Leaders of the G20 group of major world economies stood for a minute's silence in honour of victims of terror in Paris and Ankara as their two-day summit got under way in Turkey.
French President Francois Hollande was absent from the gathering to lead his country's response to the slaughter in Paris.
David Cameron joined fellow leaders including US President Barack Obama and Russian President Vladimir Putin in bowing their heads for a moment to remember the 129 victims of Friday's gun and bomb attacks, as well as the 102 killed by two blasts at a demonstration in the Turkish capital on October 10.
After meeting the summit's host, Turkish President Recep Tayyip Erdogan, Mr Obama vowed that the US would "redouble efforts" to prevent further attacks by Islamic State, which has claimed responsibility for the Paris atrocities, has been blamed for the Ankara massacre, and is believed by Britain to be guilty of downing a Russian airliner over the Sinai peninsula in Egypt last month.
"Traditionally the G20 has been a forum primarily to discuss economic issues facing the globe," said the US president. "(But) the sky has been darkened by the horrific attacks that took place in Paris just a day and a half ago.
"The United States and its allies will redouble efforts to find a peaceful solution in Syria and prevent Islamic State militants from perpetrating attacks like those in Paris."
The fight against terror is set to overshadow the economic issues on the official agenda for the summit, taking place in the beach resort of Antalya, just 300 miles from the Syrian border. And issues like migration and the search for peace in Syria will be seen through the prism of the violence in Paris.
Following the discovery near the body of one of the killers of a passport belonging to a Syrian refugee who entered the EU through Greece, questions were being raised about the future of the border-free travel arrangements in place in much of continental Europe.
European Commission president Jean-Claude Juncker urged member states not to ditch the EU's refugee policy, saying: "We should not mix the different categories of people coming to Europe. The one responsible for the attacks in Paris ... he is a criminal and not a refugee and not an asylum seeker.
"I would invite those in Europe who try to change the migration agenda we have adopted - I would like to remind them to be serious about this and not to give in to these basic reactions that I do not like. I see the difficulty but I don't see the need to change our general approach."
Mr Cameron will meet Mr Putin on Monday for the first time since Moscow launched air strikes in Syria in September, and is likely to call on the Russian president to ensure that missions are targeted at IS, rather than at the more moderate opposition groups fighting the regime of Bashar Assad.
Moscow and the West are at loggerheads over Mr Putin's support for Assad. A meeting of foreign ministers in Vienna on Saturday agreed a two-year timeline towards the election of a new government in Damascus, but key details remained unresolved, including what part Assad might play in any new settlement and a decision on which opposition groups should be shunned as terrorists. Only IS and al Qaida affiliates were specifically excluded from arrangements for proposed ceasefires.
With the attention of the West increasingly focused on the elimination of the threat from IS - also known as Isis, Isil or Daesh - Mr Putin can be expected to urge the Prime Minister to give up Britain's insistence that Assad can have no long-term role in a future administration.
Mr Putin shook hands with President Obama as the pair talked for around 30 minutes on the sidelines of a working lunch, but they are not due to hold a formal meeting.
Washington is known to be concerned that US jets conducting strikes against IS strongholds in Syria do not come into conflict with Russian planes - a danger which is also believed to be a factor in Mr Cameron's decision not to press ahead so far with a Commons vote on extending RAF missions into Syria.

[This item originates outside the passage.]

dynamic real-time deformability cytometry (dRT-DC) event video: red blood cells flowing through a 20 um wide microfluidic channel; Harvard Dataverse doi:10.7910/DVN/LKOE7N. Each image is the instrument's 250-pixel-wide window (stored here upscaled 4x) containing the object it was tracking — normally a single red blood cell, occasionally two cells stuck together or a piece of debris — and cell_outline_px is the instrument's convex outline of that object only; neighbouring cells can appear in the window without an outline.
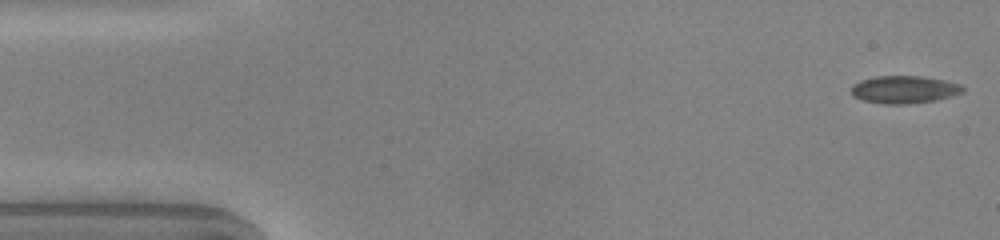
{"species": "common noctule bat (a hibernating species)", "species_latin": "Nyctalus noctula", "temperature_condition": "warm", "stored_images_in_passage": 4, "camera_frame_rate_fps": 3000, "um_per_image_px": 0.085, "animal": {"sex": "male", "body_mass_g": 20.0, "forearm_length_mm": 53.3}, "frame": {"image": 1, "passage_image": 1, "time_ms": 0.0, "image_size_px": [1000, 240], "cell_outline_px": [[964, 92], [952, 96], [936, 100], [908, 104], [884, 104], [864, 100], [852, 96], [852, 84], [860, 80], [876, 76], [920, 76], [944, 80], [960, 84], [964, 88]], "centroid_in_image_um": [76.86, 7.61], "position_along_channel_um": 8.1, "area_um2": 17.98}}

European Council president Donald Tusk called for a united front against IS. "It should be our common aim to co-ordinate our actions against Daesh, and for sure the co-operation between the United States and Russia is a crucial one," he said.
Mr Erdogan has said that concerted action in the fight against terrorism should be "put at the forefront".
Turkey, which has a 500-mile border with Syria, has granted the US-led coalition access to its air bases to launch strikes against IS. Turkish media reported that four IS militants were killed after opening fire on soldiers in the east of the country on Saturday.